页面级文本提取结果
.....

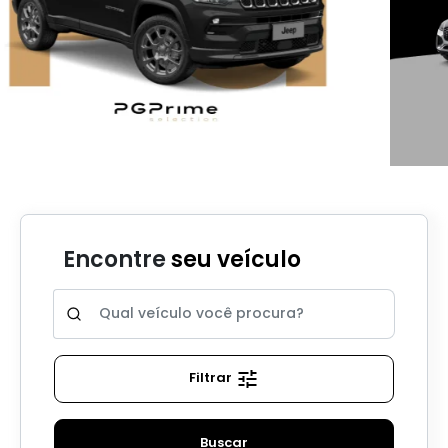
Encontre
seu veículo
Filtrar
Buscar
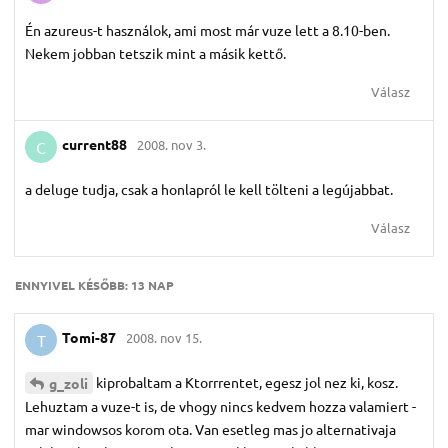
Én azureus-t használok, ami most már vuze lett a 8.10-ben.
Nekem jobban tetszik mint a másik kettő.
Válasz
current88
2008. nov 3.
C
a deluge tudja, csak a honlapról le kell tölteni a legújabbat.
Válasz
ENNYIVEL KÉSŐBB:
13 NAP
Tomi-87
2008. nov 15.
T
kiprobaltam a Ktorrrentet, egesz jol nez ki, kosz.
g_zoli
Lehuztam a vuze-t is, de vhogy nincs kedvem hozza valamiert -
mar windowsos korom ota. Van esetleg mas jo alternativaja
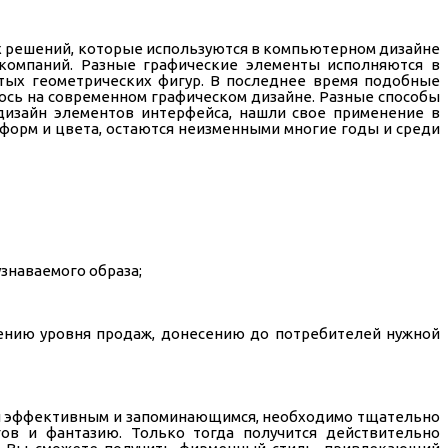
ы
х решений, которые используются в компьютерном дизайне
компаний. Разные графические элементы исполняются в
тых геометрических фигур. В последнее время подобные
ось на современном графическом дизайне. Разные способы
 дизайн элементов интерфейса, нашли свое применение в
форм и цвета, остаются неизменными многие годы и среди
знаваемого образа;
шению уровня продаж, донесению до потребителей нужной
айн эффективным и запоминающимся, необходимо тщательно
гов и фантазию. Только тогда получится действительно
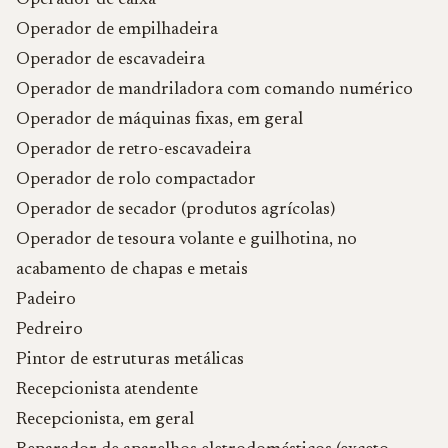
Operador de caixa
Operador de empilhadeira
Operador de escavadeira
Operador de mandriladora com comando numérico
Operador de máquinas fixas, em geral
Operador de retro-escavadeira
Operador de rolo compactador
Operador de secador (produtos agrícolas)
Operador de tesoura volante e guilhotina, no
acabamento de chapas e metais
Padeiro
Pedreiro
Pintor de estruturas metálicas
Recepcionista atendente
Recepcionista, em geral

.....

请把上面列表中全部各行文字转写为 Markdown 表格，分「序号」和「文本行」两列，空行略去，图片也不要放进表格。

| 序号 | 文本行 |
|---|---|
| 1 | Encontre |
| 2 | seu veículo |
| 3 | Filtrar |
| 4 | Buscar |
| 5 | Én azureus-t használok, ami most már vuze lett a 8.10-ben. |
| 6 | Nekem jobban tetszik mint a másik kettő. |
| 7 | Válasz |
| 8 | current88 |
| 9 | 2008. nov 3. |
| 10 | C |
| 11 | a deluge tudja, csak a honlapról le kell tölteni a legújabbat. |
| 12 | Válasz |
| 13 | ENNYIVEL KÉSŐBB: |
| 14 | 13 NAP |
| 15 | Tomi-87 |
| 16 | 2008. nov 15. |
| 17 | T |
| 18 | kiprobaltam a Ktorrrentet, egesz jol nez ki, kosz. |
| 19 | g_zoli |
| 20 | Lehuztam a vuze-t is, de vhogy nincs kedvem hozza valamiert - |
| 21 | mar windowsos korom ota. Van esetleg mas jo alternativaja |
| 22 | ы |
| 23 | х решений, которые используются в компьютерном дизайне |
| 24 | компаний. Разные графические элементы исполняются в |
| 25 | тых геометрических фигур. В последнее время подобные |
| 26 | ось на современном графическом дизайне. Разные способы |
| 27 |  дизайн элементов интерфейса, нашли свое применение в |
| 28 | форм и цвета, остаются неизменными многие годы и среди |
| 29 | знаваемого образа; |
| 30 | шению уровня продаж, донесению до потребителей нужной |
| 31 | айн эффективным и запоминающимся, необходимо тщательно |
| 32 | гов и фантазию. Только тогда получится действительно |
| 33 | Operador de caixa |
| 34 | Operador de empilhadeira |
| 35 | Operador de escavadeira |
| 36 | Operador de mandriladora com comando numérico |
| 37 | Operador de máquinas fixas, em geral |
| 38 | Operador de retro-escavadeira |
| 39 | Operador de rolo compactador |
| 40 | Operador de secador (produtos agrícolas) |
| 41 | Operador de tesoura volante e guilhotina, no |
| 42 | acabamento de chapas e metais |
| 43 | Padeiro |
| 44 | Pedreiro |
| 45 | Pintor de estruturas metálicas |
| 46 | Recepcionista atendente |
| 47 | Recepcionista, em geral |